Bolliti


E’ un Oca’s digest tardivo, dovevo fare un po’ di giardinaggio.
Sull’Economist, serena valutazione dell’udienza su come limitare i poteri dell’Agenzia per la protezione dell’ambiente e non i gas serra, convocata ieri al Congresso dai repubblicani, al controllo del comitato per l’energia e il commercio. Dalla “verifica” delle temperature globali negli ultimi cento anni condotta dal gruppo di Berkeley, il bigoilismo s’aspettava che i termometri si rivelassero menzogneri, come sostiene da tempo Anthony Watts con al seguito il ten. col. Guidi e truppe.

Il mutismo dei bigoilisti sul blog di “Babbage” e simili, è dovuto ai risultati preliminari riportati nella tabella sopra. Il 6 marzo Watts scriveva

Sono pronto ad accettare qualunque risultato il gruppo produca, anche se dimostra che le mie premesse sono sbagliate.

Ora che lo ha dimostrato, piagnucola che è un lavoro raffazzonato per il teatro politico, senti chi parla, e si fa dileggiare persino dal paludato Babbage.

Nel live blog di Eli Kintisch e ospiti, su Science, Gavin Schmidt accenna alla domanda di un repubblicano su “reintrodurre o meno il DDT” che non è un gas serra e non è mai stato disintrodotto “contro la malaria” che non è il clima. Kerry Emanuel dice di non essere competente, da conservatore onesto. Lo sono molto meno Richard Muller e John Christy – altro idolo di Climator Monitor – per cui si dichiarano per la “reintroduzione”.  I repubblicani fanno propalare la bufala a qualunque loro simpatizzante, per es. Donald Roberts, funzionario della Difesa in pensione, convocato l’8 marzo dallo stesso comitato sempre in tema di regolamentazione dei gas serra.

Quanto a Roger Pielke Sr. piagnucola come Watts sull’udienza di ieri con un post che inizia così:

L’anomalia della temperatura globale è sostanzialmente irrilevante in termini di questioni relative al cambiamento climatico che importano per la società e per l’ambiente.

e a dimostrarlo cita articoli suoi notoriamente sbagliati, anche se decorati con margini d’incertezza sufficienti a risparmiargli un’altra ritrattazione umiliante.

Scie
Ripreso ossequiosamente da Watts, il prof. Pielke Sr. opina su una ricerca dopo aver letto soltanto una notizia d’agenzia intitolata:

In un giorno qualsiasi, le scie di condensazione degli aerei che s’incrociano nei cieli potrebbero scaldare il pianeta più di tutta l’anidride carbonica emessa da tutti gli aerei da quando i fratelli Wright compirono il primo volo nel 1903.

> [ELENCO DATI]
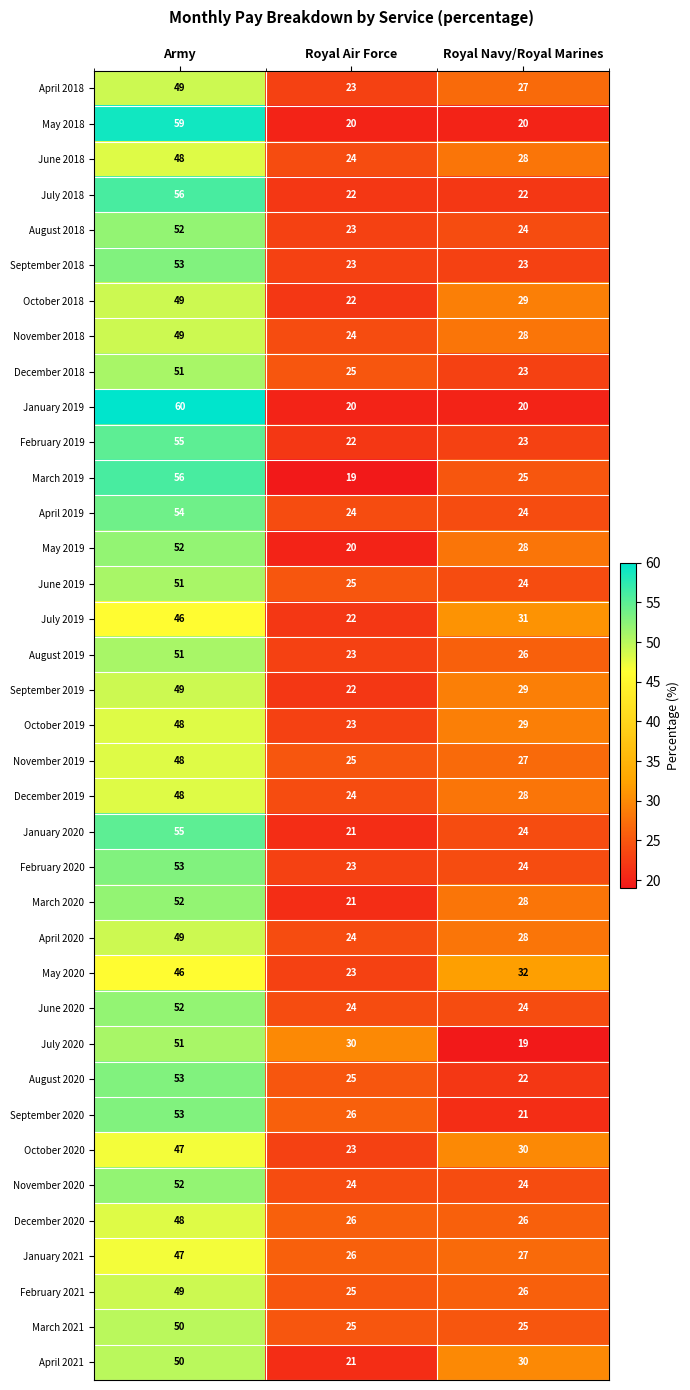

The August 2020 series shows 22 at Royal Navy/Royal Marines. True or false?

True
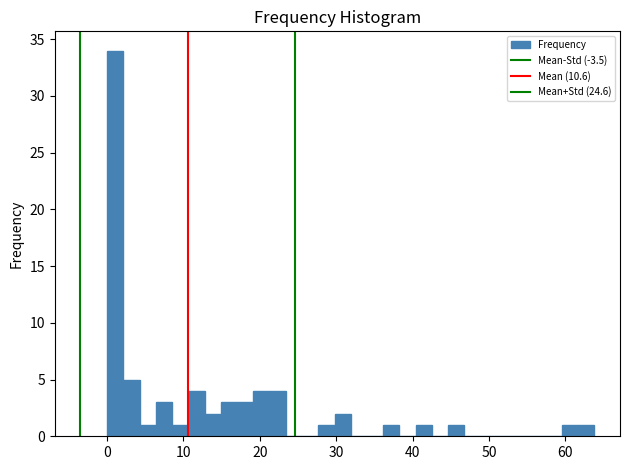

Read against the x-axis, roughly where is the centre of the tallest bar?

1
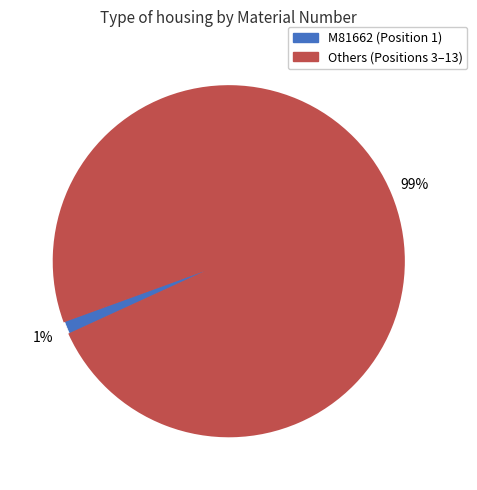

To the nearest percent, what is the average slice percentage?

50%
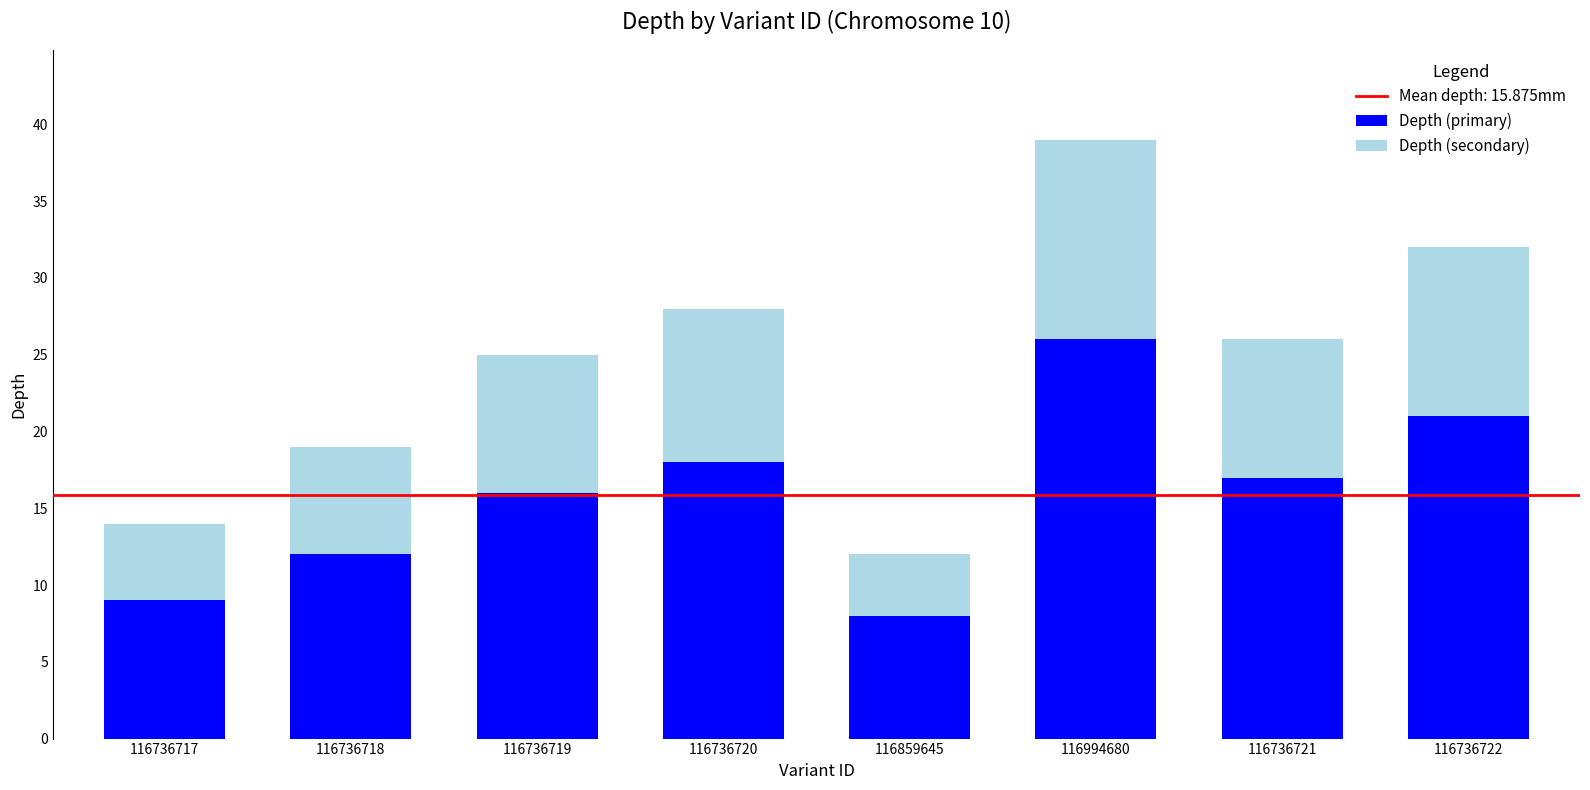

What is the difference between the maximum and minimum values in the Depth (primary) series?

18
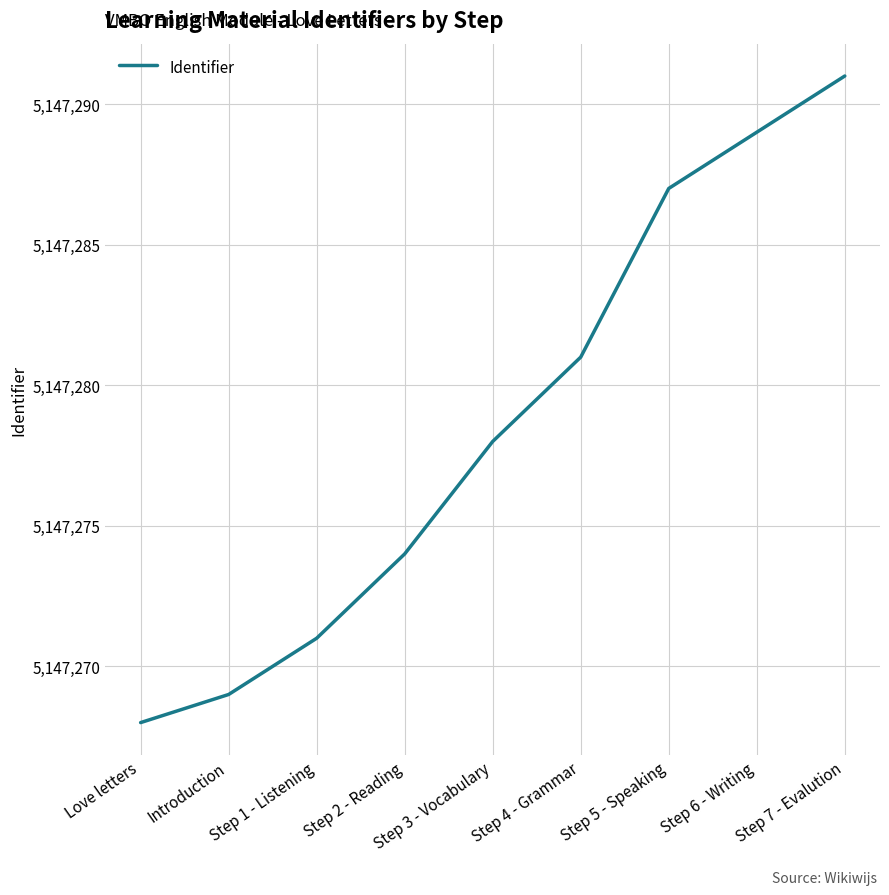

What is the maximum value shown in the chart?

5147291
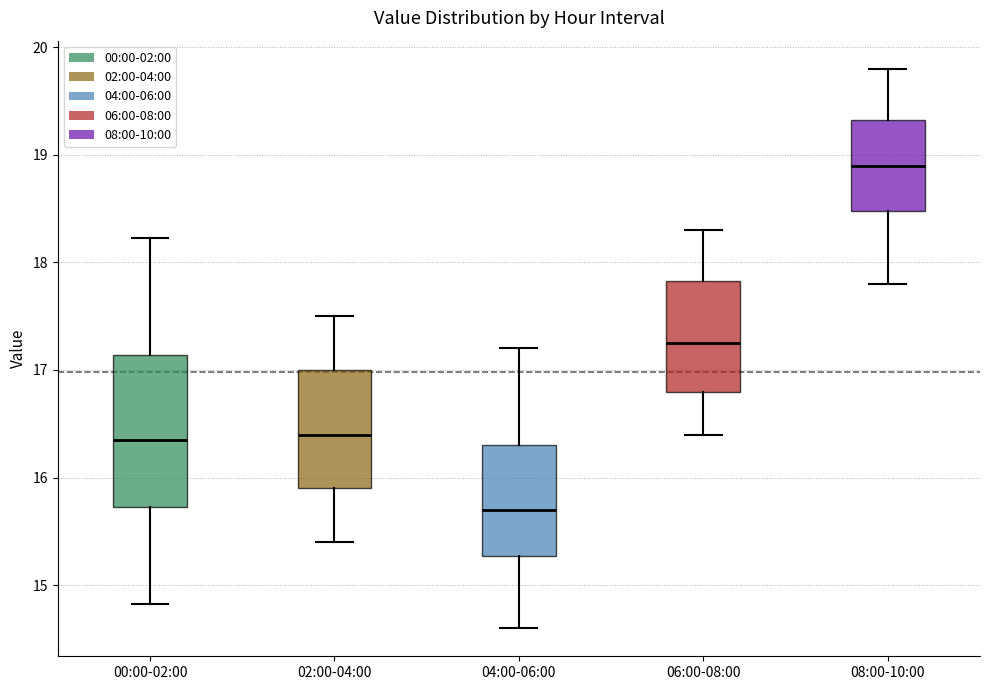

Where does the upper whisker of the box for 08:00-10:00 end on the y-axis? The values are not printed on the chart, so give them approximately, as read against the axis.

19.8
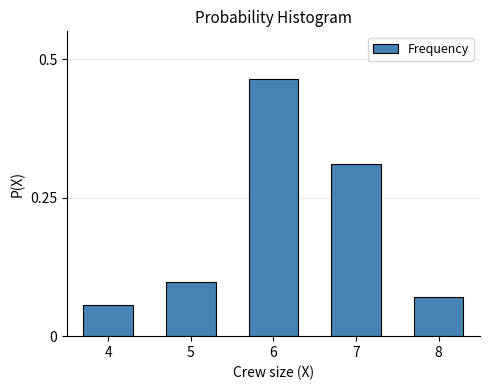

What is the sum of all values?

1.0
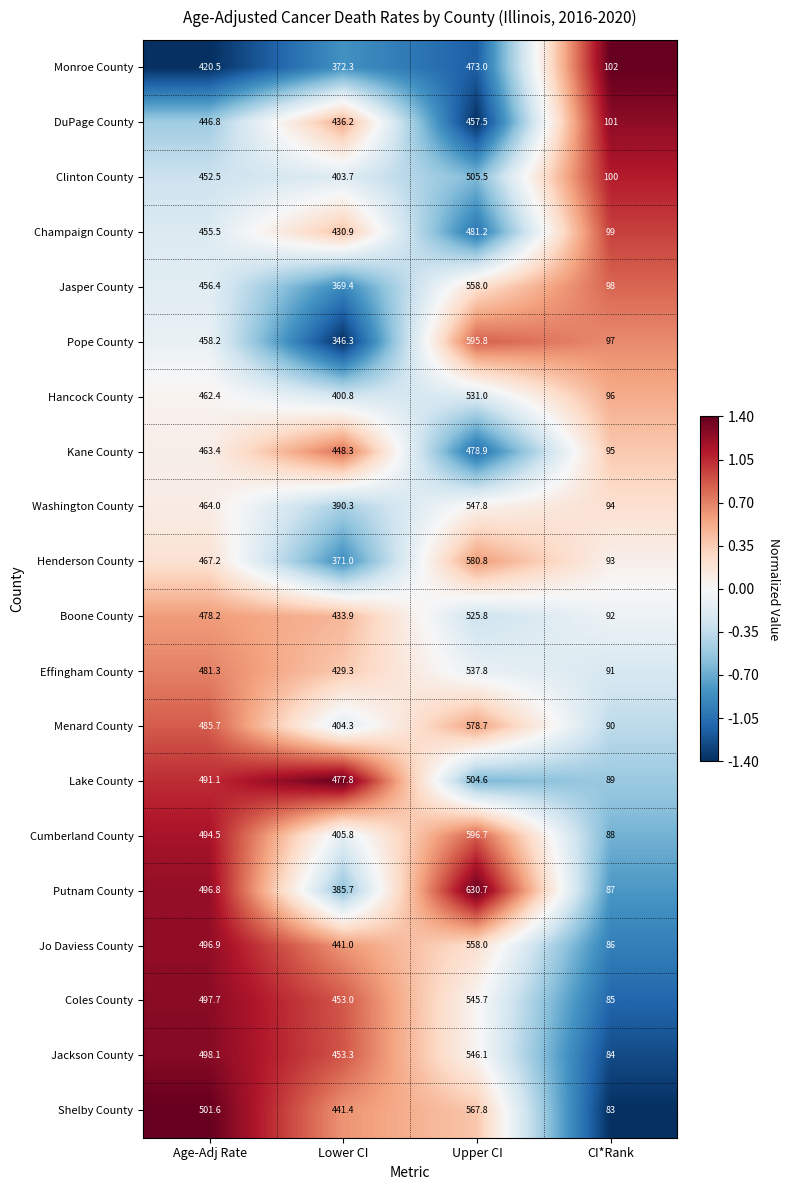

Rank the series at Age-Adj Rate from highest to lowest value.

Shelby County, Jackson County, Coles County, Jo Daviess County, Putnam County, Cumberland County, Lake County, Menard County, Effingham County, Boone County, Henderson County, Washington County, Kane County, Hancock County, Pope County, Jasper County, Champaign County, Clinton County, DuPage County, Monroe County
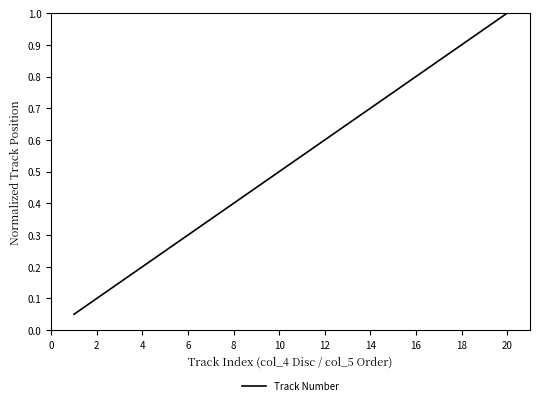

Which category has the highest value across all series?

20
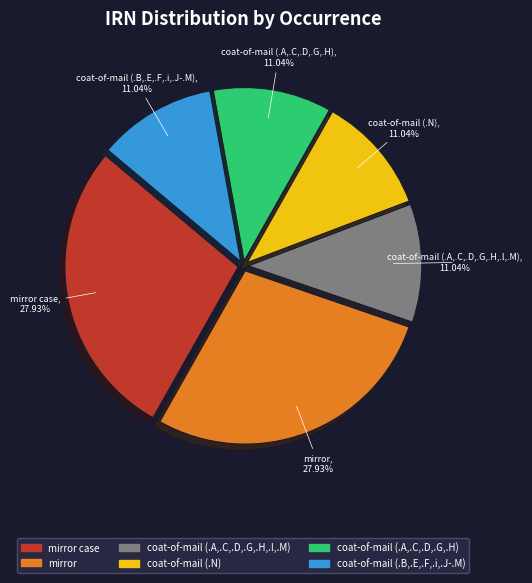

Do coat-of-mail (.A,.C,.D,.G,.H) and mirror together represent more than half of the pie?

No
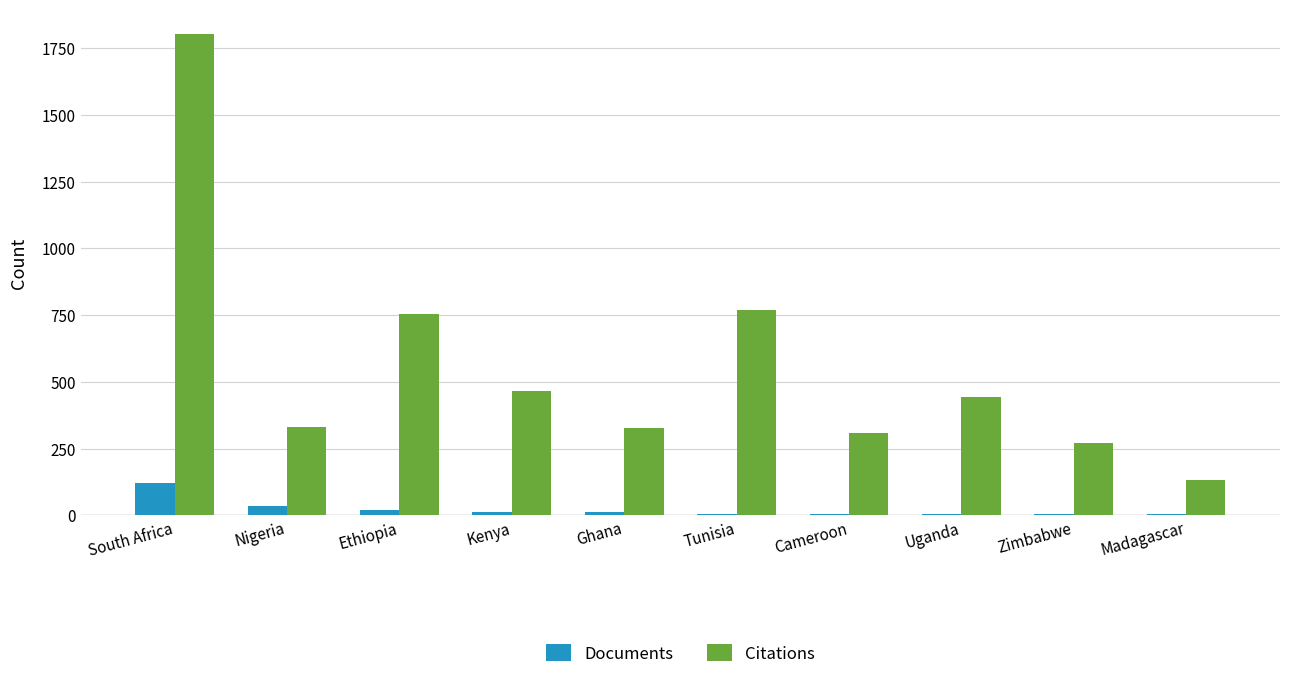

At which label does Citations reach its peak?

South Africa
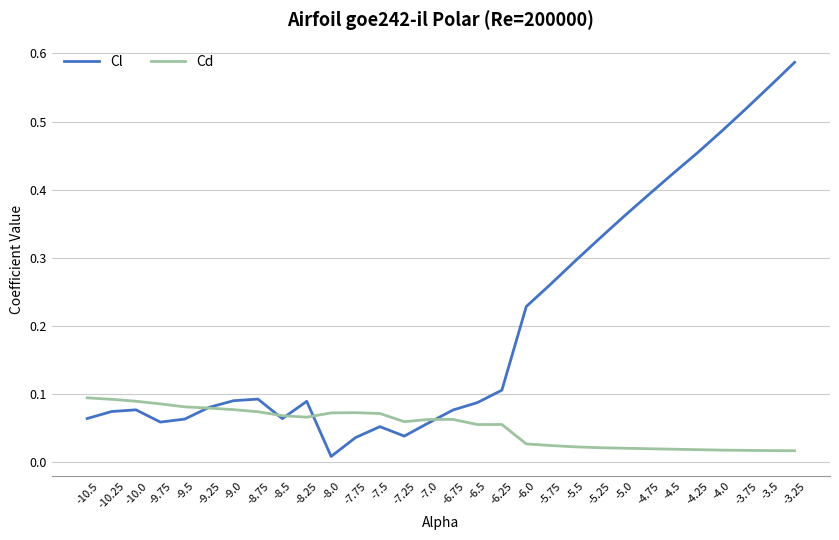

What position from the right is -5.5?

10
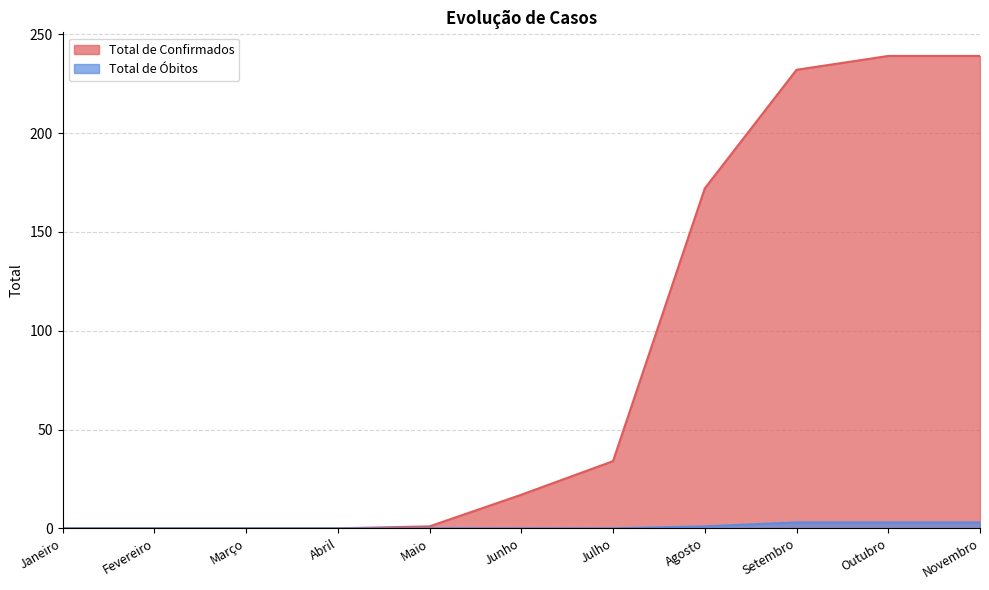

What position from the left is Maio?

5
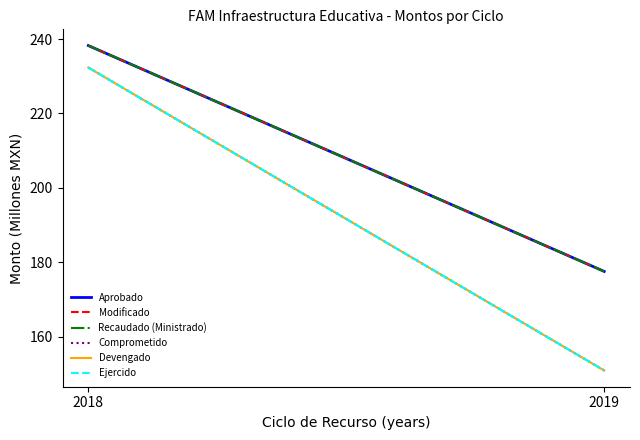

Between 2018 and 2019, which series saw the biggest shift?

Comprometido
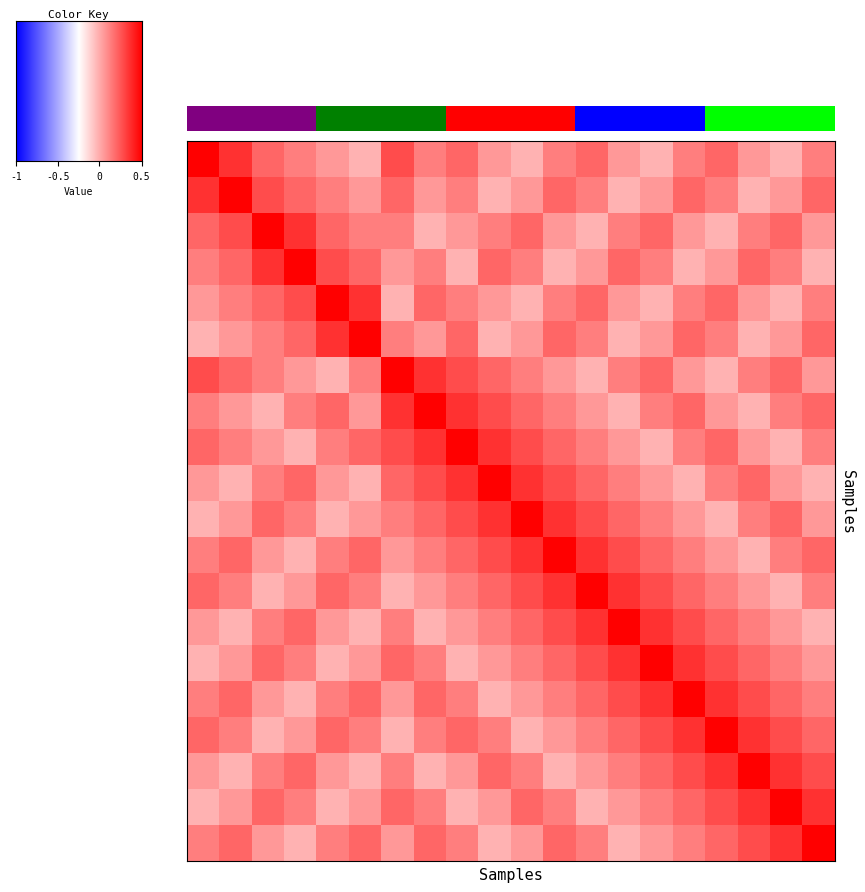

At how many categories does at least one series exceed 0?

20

> [COMPITO]
Rispondi per favore a queste domande sul brano riportato:
(a) In che giorno Watts scrisse di essere pronto ad accettare qualunque risultato del gruppo?
(b) Chi era Donald Roberts?
(c) In che anno i fratelli Wright compirono il primo volo?
L'elenco proviene da un'altra fonte.

> [SOLUZIONE]
(a) Il 6 marzo.
(b) Un funzionario della Difesa in pensione, convocato l'8 marzo dallo stesso comitato.
(c) Nel 1903.